Montana is much less affordable than it was 25 years ago. Montana’s home prices more than doubled (adjusting for inflation) since the early 1990s. Home price appreciation in Montana ranks fourth among all states, trailing behind Colorado, Oregon and Wyoming. Since 1990, Montana’s median gross rent increased by 26 percent (adjusted for inflation). This was faster than the U.S. (16 percent) and ranked Montana 11th fastest among all states. However, rent in Montana grew by less than many other Western states like Colorado (48 percent), Utah (37 percent), Washington (35 percent), Wyoming (33 percent) and Oregon (32 percent).
Housing costs have increased more than income.

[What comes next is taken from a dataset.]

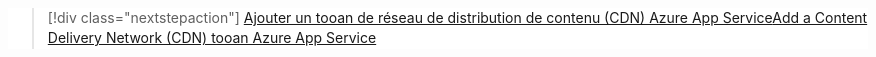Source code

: > [!div class="nextstepaction"]
> [<span data-ttu-id="e7617-244">Ajouter un tooan de réseau de distribution de contenu (CDN) Azure App Service</span><span class="sxs-lookup"><span data-stu-id="e7617-244">Add a Content Delivery Network (CDN) tooan Azure App Service</span></span>](app-service-web-tutorial-content-delivery-network.md)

Montana’s median household income only increased by 21 percent (adjusted for inflation) since 1990. As a result, the share of income devoted to housing in Montana has gone up. In 1990, Montana was one of the most affordable states. Across the income distribution, Montanans spent less of their income on housing than the U.S. average. However, relative to 1990, low-income Montanans now devote roughly 10 percentage points more of their income to housing and high income Montanans devote roughly 4 percentage points more. These increases have largely eliminated Montana’s affordability advantage relative to the U.S. and reduced its affordability relative to other parts of the West.
In sum, assessing housing affordability in Montana is complicated. In many Montana markets, homebuyers face high prices. Prices are high relative to other parts of the country. They are high relative to the incomes typically earned by Montanans. They are also high relative to the cost of building a house.
Prices are also much higher than they used to be. Montana renters though, fare better. Rent in Montana markets tends to be lower than in other parts of the county. Montana renters are less likely than the average American renter to be rent burdened (i.e., spend more than 30 percent of their income on rent). Of course, while these patterns are typical across Montana, they are not ubiquitous. Conditions vary widely across Montana’s various housing markets.
If Montanans are worried about the affordability of housing, standard economic logic suggests that to increase affordability Montana needs to slow housing price growth, while also boosting income growth. This is difficult because slowing housing price growth entails making Montana less attractiveMontana could also attempt to arrest housing price growth by building more. There may be ways to increase supply response by removing land use regulations or by increasing the capacity and efficiency of the development sector, including developers, builders and lenders. However, some impediments to development are impossible to solve. Mountains and water limit the supply of developable land in many parts of Montana.
Since 2000, Missoula, Helena and Billings have all added homes at the average rate given their price growth. Kalispell and Bozeman built substantially more than expected given price growth. In fact, between 2000 and 2015, Bozeman’s housing stock grew at the 10th fastest rate among metro- and micro-areas. Yet, in spite of this growth, housing prices in Bozeman still grew at one of the fastest rates in the country. This fact suggests that it may be difficult to increase supply by enough to substantially lower housing prices.
All together these facts suggest that making housing more affordable in Montana may be difficult. Some degree of unaffordability may be hard to avoid. Montanans, or at least Montanans in certain places, may need to learn to adapt to relatively unaffordable housing.
Rick Toney says
Well written article which covers every major city. And, yes, it is a complicated issue with complicated solutions.